Et de fait, cette possibilité de déclarer objective une position morale paraîtra beaucoup plus dérangeante quand on regarde les discriminations : le sexisme est une position morale. Et elle a longtemps été considérée ( et continue à l'être pour la majeure partie des personnes de ce monde ) comme objective; comme scientifiquement justifiée et j'en passe. Idem pour le racisme. Idem pour l'homophobie.
Ben... non. Enfin si, évidemment, c'est une position morale, mais ça n'est pas si simple que juste se dire "je suis sexiste", la plupart des personnes sexistes ne le savent même pas, la plupart des personnes racistes ne se rendent même pas compte de leur racisme (ou le nient, mais ça revient au même). C'est profondément ancré dans la culture, et c'est avant tout un fonctionnement cognitif parfaitement naturel et "normal". Qu'on peut refuser, oui évidemment, pour peu qu'on en ait conscience, c'est la base même de la psycho sociale/de la sociologie, mais naturellement, nous discriminons constamment les gens autour de nous, parce que cognitivement, les stéréotypes sont le moyen le plus économique et le moins énergivore pour évaluer et se représenter le monde (attention, je ne dis pas que c'est une question d'intelligence ou de potentiel intellectuel que d'être raciste/sexiste ou pas, ça n'a rien à voir). Ca devient une position morale à partir du moment où l'on est mis face à cette représentation sexiste, mettons, et que l'on décide qu'elle nous convient bien et qu'elle nous satisfait (et qu'elle ne crée pas de dissonance cognitive ou émotionnelle entre ce que l'on pense être nos valeurs et nos actions).
Concernant ce que tu dis à propos de l'éthique, de l'aspect difficilement objectif et du rapprochement avec la morale, il y'a un élément que tu n'abordes que trop peu (ou que tu ne cites pas tel quel), c'est la temporalité : le monde change, l'éthique évolue. Il y'a 60 ans de ça, on voyait Cousteau foutre des coups de pioche dans la tête des bébés phoques et c'était un héros. Aujourd'hui, on vilipende les braconniers, on diabolise les personnes qui maltraitent leurs animaux, etc. Il y'a pas un point 0 de l'éthique autour duquel on tourne en s'en éloignant plus ou moins en fonction de la thématique : il y'a des cultures, des contre-cultures, et des sous cultures qui se croisent et se bouffent et s'alimentent les unes les autres, et des individus qui se positionnent (et forcément, puisqu'on vit sous la forme d'un état avec ses lois et ses règles, une posture "publique" plus ou moins proche de ce que le peuple demande).

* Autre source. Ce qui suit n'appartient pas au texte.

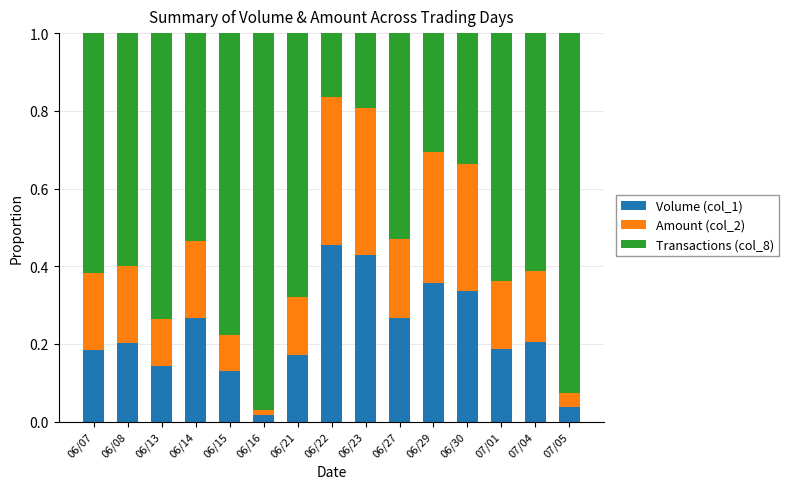

Is it true that Volume (col_1) equals 0.2 at 06/07?

True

C'est comme ça qu'on se retrouve avec des gens qui mangent du foi gras en en ayant rien à foutre que les canards souffrent mille maux et d'autres qui vont à la chasse parce que le sang les excite. Donc évidemment que l'éthique n'est pas objective, et quelque part : heureusement.
Quoi qu'il en soit, j'ai du mal à comprendre ce que tu reproches à cette position (d'autant plus dans le monde scientifique ; perso, étant par définition, une scientifique, je trouve au contraire que c'est absolument indispensable, et je vois chaque jour les dégâts que le manque d'éthique de certains de mes collègues peut créer).